Being self-employed means that you are at the centre of your business. For me, this means that my physical and mental health are my number one priorities. Examples of how I exercise these are:
- Three times a week, around 4pm, I do sports (normally, I go to the gym, but during the pandemic, I’ve been going for a run)
- Practising meditation as the first thing I do in the morning
- In case of health issues, I look to fix them without thinking twice about the money (being located in Europe is a huge advantage here as I know no doctor’s visit will ruin me, financially)

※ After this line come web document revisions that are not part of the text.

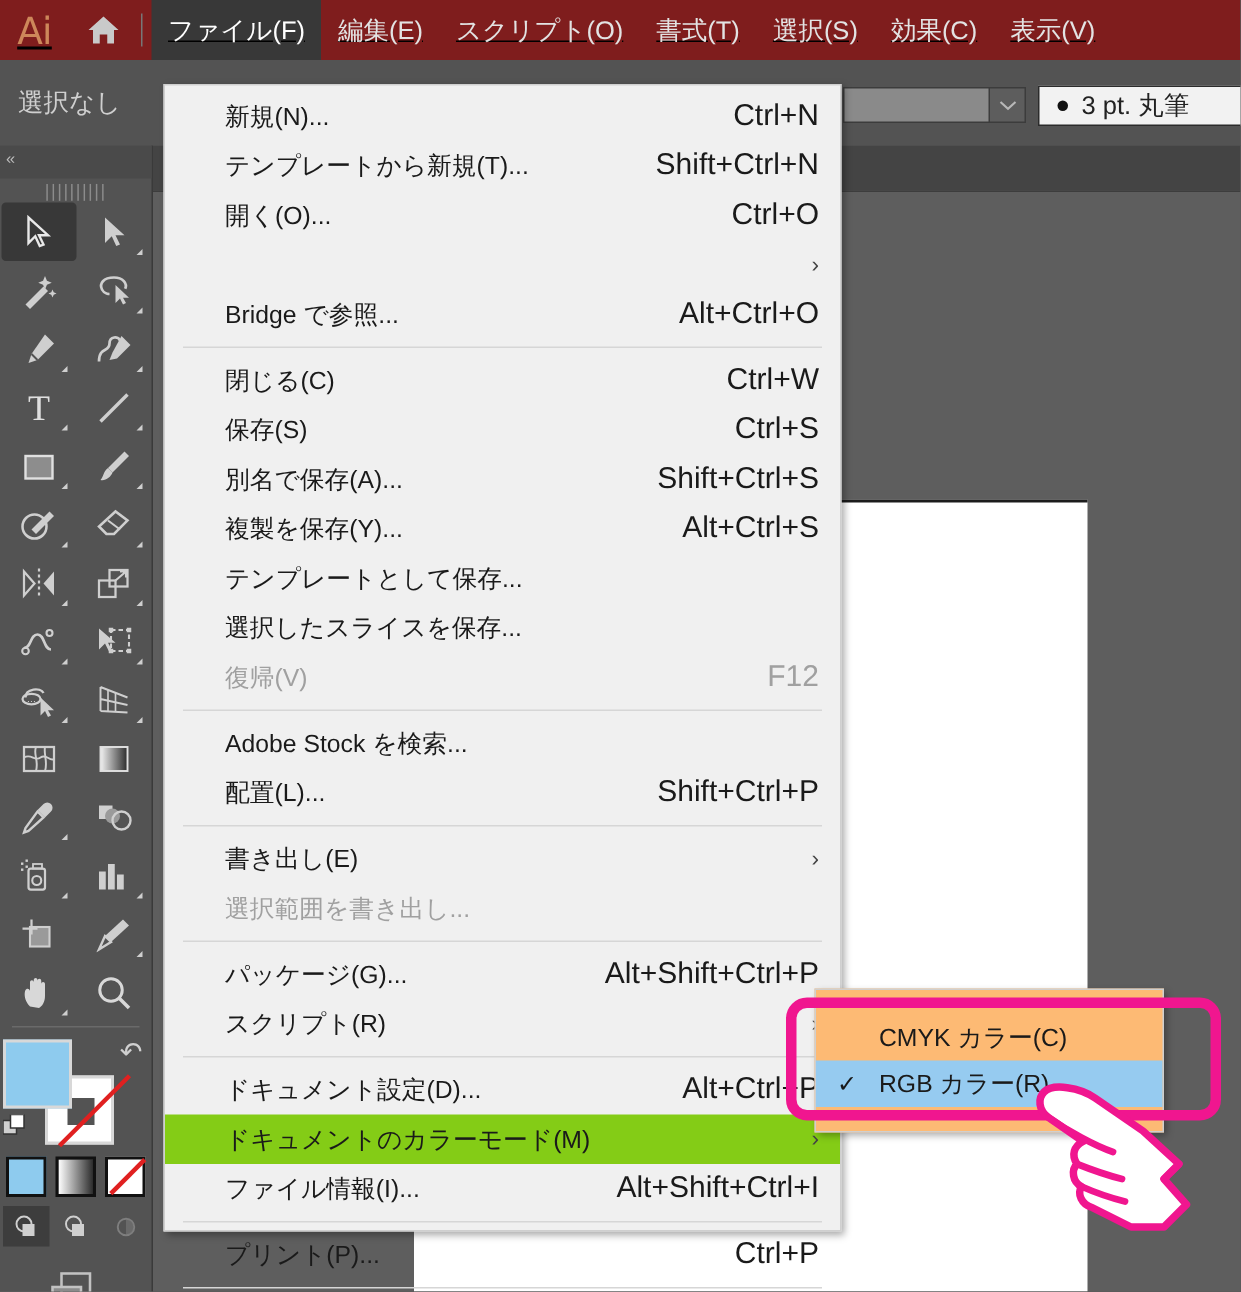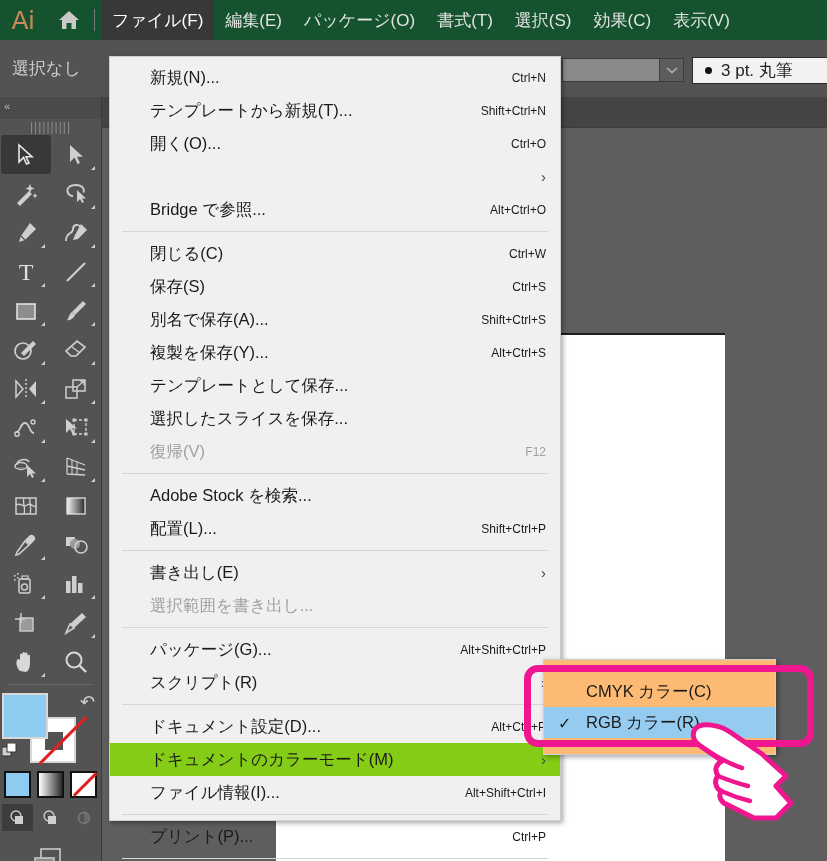--- a/index.html
+++ b/index.html
@@ -7,22 +7,22 @@
     width: 827px; height: 861px;
     overflow: hidden;
     font-family: "Liberation Sans", "DejaVu Sans", sans-serif;
     background: #5a5a5a;
   }
   #app { position: relative; width: 827px; height: 861px; }
 
   
   .menubar {
     position: absolute; left: 0; top: 0; width: 827px; height: 40px;
-    background: #14532d;
-    display: flex; align-items: center;
+    background: #7f1d1d;
+    display: flex; align-items: center; text-decoration: underline;
   }
   .ai-logo {
     width: 46px; height: 40px;
     display: flex; align-items: center; justify-content: center;
     color: #cd875a; font-size: 25px; letter-spacing: -0.5px;
     font-family: "DejaVu Sans", sans-serif;
   }
   .home-btn {
     width: 46px; height: 40px;
     display: flex; align-items: center; justify-content: center;
@@ -208,21 +208,21 @@
     height: 33px;
     display: flex; align-items: center;
     padding: 0 14px 0 40px;
     font-size: 16.5px; color: #1a1a1a;
     white-space: nowrap;
   }
   .mrow.hl { background: #84cc16; }
   .mrow.disabled { color: #a0a0a0; }
   .mlabel { flex: 0 0 auto; }
   .mspacer { flex: 1 1 auto; }
-  .mshort { font-size: 12px; color: #1a1a1a; letter-spacing: 0px; }
+  .mshort { font-size: 20px; color: #1a1a1a; letter-spacing: 0px; }
   .mrow.disabled .mshort { color: #a0a0a0; }
   .marrow {
     font-size: 15px; color: #444; margin-left: 8px;
   }
   .msep { height: 1px; background: #d6d6d6; margin: 5px 12px; }
 
   
   .submenu {
     position: absolute; left: 543px; top: 659px;
     width: 233px;
@@ -277,21 +277,21 @@
       </svg>
     </div>
     <div class="menu-sep"></div>
     <div class="menu-item active">
         <span>ファイル(F)</span>
       </div>
     <div class="menu-item">
         <span>編集(E)</span>
       </div>
     <div class="menu-item">
-        <span>パッケージ(O)</span>
+        <span>スクリプト(O)</span>
       </div>
     <div class="menu-item">
         <span>書式(T)</span>
       </div>
     <div class="menu-item">
         <span>選択(S)</span>
       </div>
     <div class="menu-item">
         <span>効果(C)</span>
       </div>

Over the past year, most of my work has come from Upwork (you can see my profile here). I won’t repeat the things I said last year - I’ve grown to appreciate the service. I realised that the 20% fee for the first $500 doesn’t hurt as much when you target long-term or high bid projects. The value I get in terms of not having to chase customers for payment, easily logging the time, and the discoverability, makes it worth it in my case. Some people criticise Upwork for the screenshot it takes of the screen while you are working for hourly projects, but for me, this is a non-issue - when I’m working on the project, I’ll never have anything private open and I’ll be just doing the work I charge customers for. If a project required me to have a webcam on though (it’s an optional requirement I believe), I wouldn’t accept it.

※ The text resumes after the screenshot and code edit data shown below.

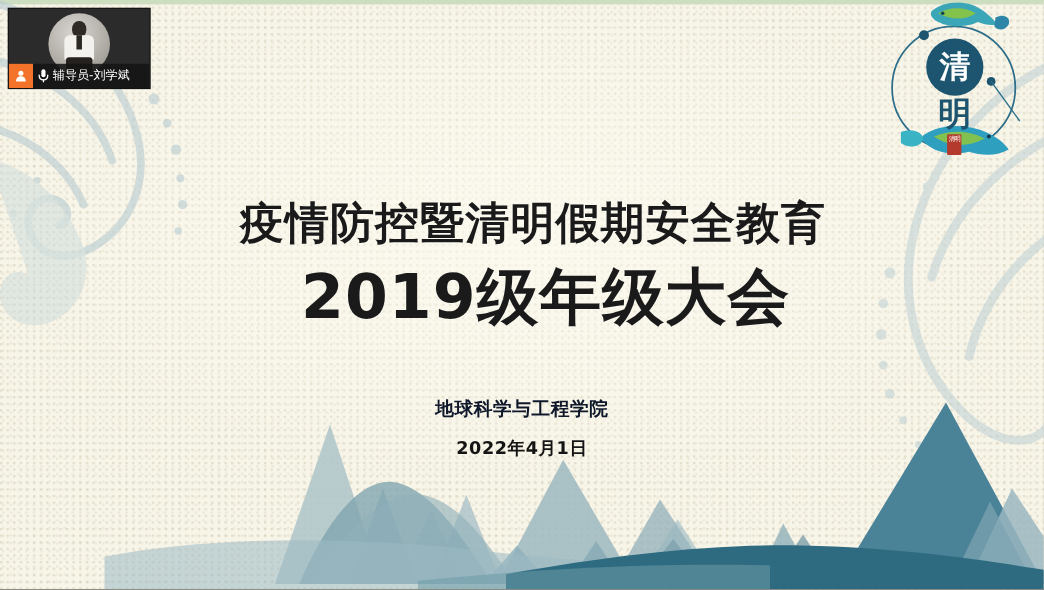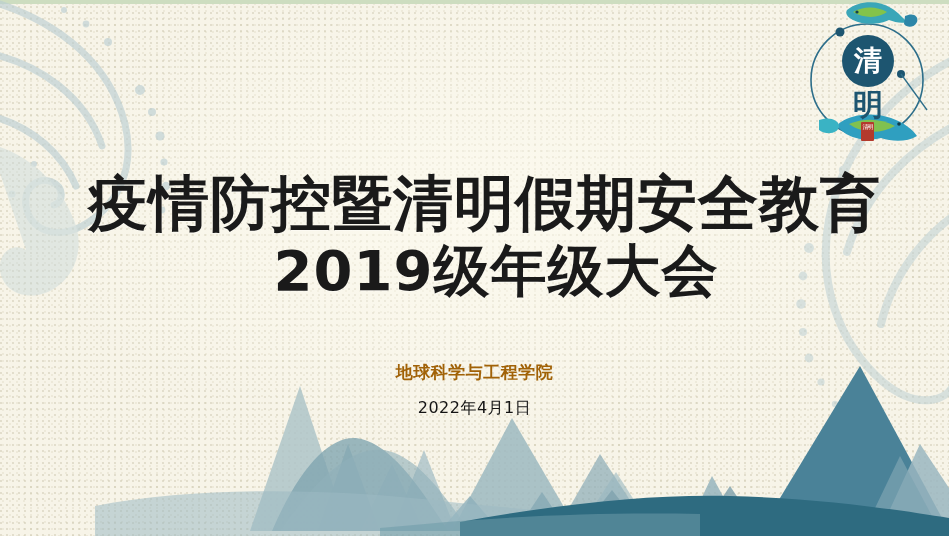--- a/index.html
+++ b/index.html
@@ -118,41 +118,41 @@
     text-align: center;
   }
   .title-line1, .title-line2 {
     color: #1a1a1a;
     font-family: "DejaVu Sans", "Liberation Sans", sans-serif;
     font-weight: 700;
     letter-spacing: 1px;
     white-space: nowrap;
     text-shadow: 0 1px 0 rgba(255,255,255,0.35);
   }
-  .title-line1 { font-size: 60px; line-height: 74px; padding-left: 20px; }
+  .title-line1 { font-size: 40px; line-height: 74px; padding-left: 20px; }
   .title-line2 { font-size: 56px; line-height: 62px; padding-left: 43px; }
 
   .subtitle-block {
     position: absolute;
     left: 0; right: 0;
     top: 360px;
     text-align: center;
   }
   .org-name {
-    color: #a16207;
+    color: #0f172a;
     font-family: "DejaVu Sans", "Liberation Sans", sans-serif;
     font-weight: 700;
     font-size: 17px;
     line-height: 24px;
     letter-spacing: 0.5px;
   }
   .date-text {
     color: #141414;
     font-family: "DejaVu Sans", "Liberation Sans", sans-serif;
-    font-weight: 400;
+    font-weight: 700;
     font-size: 16px;
     line-height: 22px;
     margin-top: 13px;
     letter-spacing: 0.5px;
   }
 
   
   .webcam-tile {
     position: absolute;
     left: 8px;
@@ -353,14 +353,38 @@
   <div class="title-block">
     <div class="title-line1">疫情防控暨清明假期安全教育</div>
     <div class="title-line2">2019级年级大会</div>
   </div>
 
   <div class="subtitle-block">
     <div class="org-name">地球科学与工程学院</div>
     <div class="date-text">2022年4月1日</div>
   </div>
 
+  <div class="webcam-tile">
+    <div class="webcam-avatar">
+      <div class="person-head"></div>
+      <div class="person-torso"></div>
+      <div class="person-tie"></div>
+      <div class="person-legs"></div>
+    </div>
+    <div class="webcam-bar">
+      <div class="webcam-host-badge">
+        <svg width="12" height="12" viewBox="0 0 12 12">
+          <circle cx="6" cy="3.6" r="2.3" fill="#ffffff"></circle>
+          <path d="M1.6,11 C1.6,7.9 3.6,6.4 6,6.4 C8.4,6.4 10.4,7.9 10.4,11 Z" fill="#ffffff"></path>
+        </svg>
+      </div>
+      <div class="webcam-mic">
+        <svg width="11" height="14" viewBox="0 0 11 14">
+          <rect x="3.6" y="1" width="3.8" height="7.2" rx="1.9" fill="#ffffff"></rect>
+          <path d="M1.6,6.4 C1.6,9.2 3.3,10.6 5.5,10.6 C7.7,10.6 9.4,9.2 9.4,6.4" fill="none" stroke="#ffffff" stroke-width="1.2" stroke-linecap="round"></path>
+          <rect x="4.9" y="10.4" width="1.2" height="2.4" fill="#ffffff"></rect>
+        </svg>
+      </div>
+      <div class="webcam-name">辅导员-刘学斌</div>
+    </div>
+  </div>
 
 </div>
 
 </body></html>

If you are looking into starting on Upwork, then I’d recommend figuring out the best way to get paid, without losing out on payment and currency conversion fees. The most cost-efficient way I came across was setting up a TransferWise account (<– with this link, you’ll get your first transfer of up to 500 GBP for free). In TransferWise, I’ve set up a US account allowing me to handle ACH payments (the method Upwork uses to pay me). That way, I don’t pay anything to get the money from Upwork, but instead, I only pay for the TransferWise exchange rate, which is the best I found when I was looking into this.
To save time on browsing Upwork projects, I set up an RSS feed with the keywords that interest me. That way, I can see all of the projects that were posted on the platform, without having to go through the same ones by visiting the website.

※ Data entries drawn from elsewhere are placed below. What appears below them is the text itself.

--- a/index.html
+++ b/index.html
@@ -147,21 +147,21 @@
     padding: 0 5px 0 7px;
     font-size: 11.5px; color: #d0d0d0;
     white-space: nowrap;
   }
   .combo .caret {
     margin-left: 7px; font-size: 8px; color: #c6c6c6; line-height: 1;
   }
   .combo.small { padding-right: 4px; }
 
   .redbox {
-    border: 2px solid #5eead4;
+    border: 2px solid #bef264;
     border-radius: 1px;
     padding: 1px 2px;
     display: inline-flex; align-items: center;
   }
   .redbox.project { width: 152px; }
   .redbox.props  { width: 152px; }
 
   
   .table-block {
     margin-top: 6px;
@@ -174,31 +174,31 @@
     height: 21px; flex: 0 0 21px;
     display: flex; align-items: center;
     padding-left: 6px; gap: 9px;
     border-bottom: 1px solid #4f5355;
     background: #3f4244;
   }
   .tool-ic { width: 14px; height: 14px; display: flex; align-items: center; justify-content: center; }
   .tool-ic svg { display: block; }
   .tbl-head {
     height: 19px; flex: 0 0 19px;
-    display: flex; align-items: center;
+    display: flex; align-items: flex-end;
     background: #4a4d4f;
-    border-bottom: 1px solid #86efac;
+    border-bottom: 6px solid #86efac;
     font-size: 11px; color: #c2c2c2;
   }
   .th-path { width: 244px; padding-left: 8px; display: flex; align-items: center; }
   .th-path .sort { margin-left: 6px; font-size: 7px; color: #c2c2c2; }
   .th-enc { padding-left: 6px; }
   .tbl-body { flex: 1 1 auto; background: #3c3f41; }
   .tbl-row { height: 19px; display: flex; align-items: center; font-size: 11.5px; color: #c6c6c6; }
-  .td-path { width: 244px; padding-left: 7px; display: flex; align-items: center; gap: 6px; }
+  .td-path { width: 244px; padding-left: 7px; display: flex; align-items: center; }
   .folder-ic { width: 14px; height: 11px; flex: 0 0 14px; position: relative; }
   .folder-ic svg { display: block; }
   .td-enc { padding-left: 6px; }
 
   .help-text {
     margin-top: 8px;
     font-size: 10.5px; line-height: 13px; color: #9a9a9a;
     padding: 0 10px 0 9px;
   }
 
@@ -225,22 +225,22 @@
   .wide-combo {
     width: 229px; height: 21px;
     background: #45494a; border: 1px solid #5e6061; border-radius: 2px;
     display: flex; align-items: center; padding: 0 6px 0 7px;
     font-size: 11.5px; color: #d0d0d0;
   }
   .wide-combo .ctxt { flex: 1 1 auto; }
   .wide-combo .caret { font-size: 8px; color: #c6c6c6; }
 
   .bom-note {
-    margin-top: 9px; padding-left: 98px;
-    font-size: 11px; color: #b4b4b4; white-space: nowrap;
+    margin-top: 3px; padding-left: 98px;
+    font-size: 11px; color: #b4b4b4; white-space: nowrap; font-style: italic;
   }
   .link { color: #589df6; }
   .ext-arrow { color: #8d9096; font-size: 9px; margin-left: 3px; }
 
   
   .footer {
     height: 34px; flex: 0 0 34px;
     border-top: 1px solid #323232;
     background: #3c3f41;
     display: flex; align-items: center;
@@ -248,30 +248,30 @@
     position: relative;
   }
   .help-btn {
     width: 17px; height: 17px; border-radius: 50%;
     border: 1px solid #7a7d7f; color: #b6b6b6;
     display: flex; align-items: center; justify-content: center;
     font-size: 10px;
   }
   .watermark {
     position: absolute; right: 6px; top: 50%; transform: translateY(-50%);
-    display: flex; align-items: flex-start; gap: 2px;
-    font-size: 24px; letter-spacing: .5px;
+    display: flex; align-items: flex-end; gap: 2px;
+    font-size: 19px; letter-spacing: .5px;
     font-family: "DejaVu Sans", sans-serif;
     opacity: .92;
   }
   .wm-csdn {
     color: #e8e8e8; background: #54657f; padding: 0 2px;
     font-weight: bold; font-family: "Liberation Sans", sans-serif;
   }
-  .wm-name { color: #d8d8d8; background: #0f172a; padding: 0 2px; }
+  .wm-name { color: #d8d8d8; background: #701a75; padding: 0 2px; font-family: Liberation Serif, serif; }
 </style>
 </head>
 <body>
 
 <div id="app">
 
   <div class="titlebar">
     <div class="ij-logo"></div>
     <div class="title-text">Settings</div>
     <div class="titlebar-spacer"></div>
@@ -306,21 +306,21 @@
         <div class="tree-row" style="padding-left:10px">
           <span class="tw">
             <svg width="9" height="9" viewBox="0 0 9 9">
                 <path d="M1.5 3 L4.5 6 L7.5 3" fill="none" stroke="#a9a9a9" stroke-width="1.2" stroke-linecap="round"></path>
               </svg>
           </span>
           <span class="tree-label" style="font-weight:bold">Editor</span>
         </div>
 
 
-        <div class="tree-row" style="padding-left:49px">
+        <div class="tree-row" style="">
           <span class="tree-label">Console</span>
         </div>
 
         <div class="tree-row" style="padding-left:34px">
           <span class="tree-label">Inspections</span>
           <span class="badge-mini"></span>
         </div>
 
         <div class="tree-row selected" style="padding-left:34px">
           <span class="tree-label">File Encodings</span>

For over a year now, I’ve been having weekly Mastermind group meetings with my friend, Michał (if you need to tell a visual story, then I highly recommend getting in touch with him). In these weekly calls, we discuss the business and problems we are facing. Having someone to bounce ideas around is very helpful, especially if you can get honest feedback from someone running into similar issues as you do.
Attention switching penalty
This is advice to all of you working on multiple projects at the same time. In my experience, every time I switch focus from one project to another, it takes about 10-20 minutes to get into the zone, and to not think about the other one. Because of this, I try to switch between projects as little as possible - ideally less than 2-3 times a day. Most of the time before a switch, I try to take a short break.
Having worked for over 2 years as a Remote Robotics Consultant, I can’t imagine doing anything else. I take lots of satisfaction and pride in my work, and I hope clients notice my focus on uncompromised quality. There is a small issue though - if your work is your hobby - when do you rest? I realised I might have been pushing myself a bit too hard during lockdown (having a clear split between the office and home was probably one of the reasons I was working from the office in the first place). Looking out into the future, I’m hoping to rent a proper workshop and work from there.